The test is based on detecting micronuclei in the cells of secondary root tips of Vicia faba. Micronuclei visible in the cytoplasm result from chromosome fragments (clastogenic effects) or entire chromosomes (aneugenic effects) that fail to migrate to spindle poles during anaphase. Two exposure pathways are available:
| Exposure Pathway | Description | Application |
|---|---|---|
| Direct exposure | Plants grown directly in test soil | Assesses real genotoxic potential of solid matrix |
| Water extract exposure | Plants exposed to soil leachate/eluate | Detects mutagens not adsorbed to soil, mobile to aquatic compartments |
The reference substance is maleic hydrazide at 10−&sup5; M (1.12 mg/kg for solid phase, 1.12 mg/L for liquid phase). It is photodegradable, so preparation and exposure must be conducted in the dark.

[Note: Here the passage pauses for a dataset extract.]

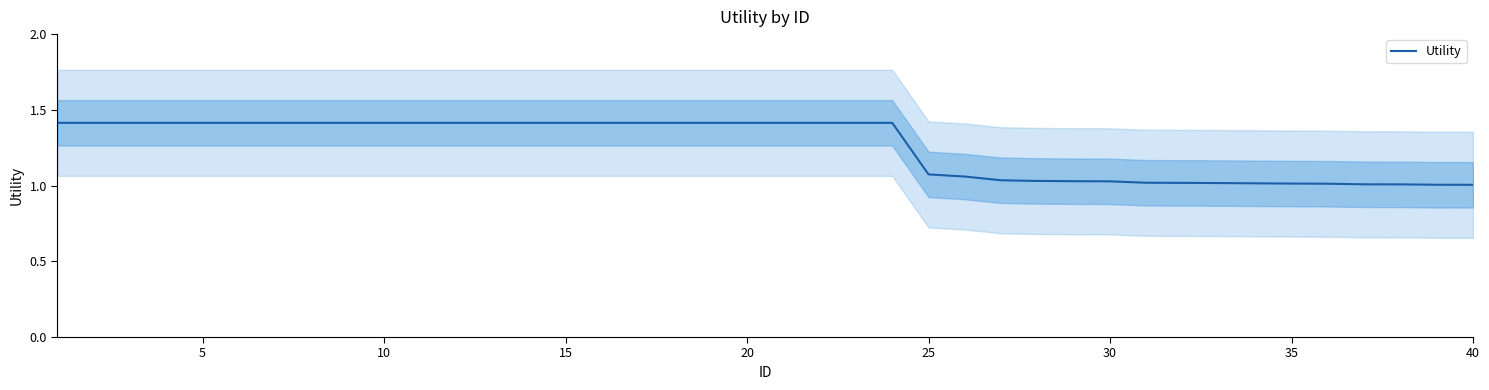

What is the maximum value for Utility?

1.4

The test protocol includes: preparation of soil material (sieving, pH adjustment if needed), seed germination and root development, exposure period (typically 48 hours for roots), cell preparation using Carnoy’s solution fixation, HCl hydrolysis, orcein staining (specific for DNA), and microscopic examination at ×400 magnification. The mitotic index (number of cells in division per 1,000 cells) is determined as a measure of cytotoxicity.
The test is valid only if the control soil shows a low and acceptable micronucleus frequency. At least 1,000 cells per root tip should be scored. Statistical analysis comparing exposed and control groups determines significance. A dose-response relationship strengthens the evidence for genotoxicity. Results are presented as micronucleus frequency (number of micronucleated cells per 1,000 cells).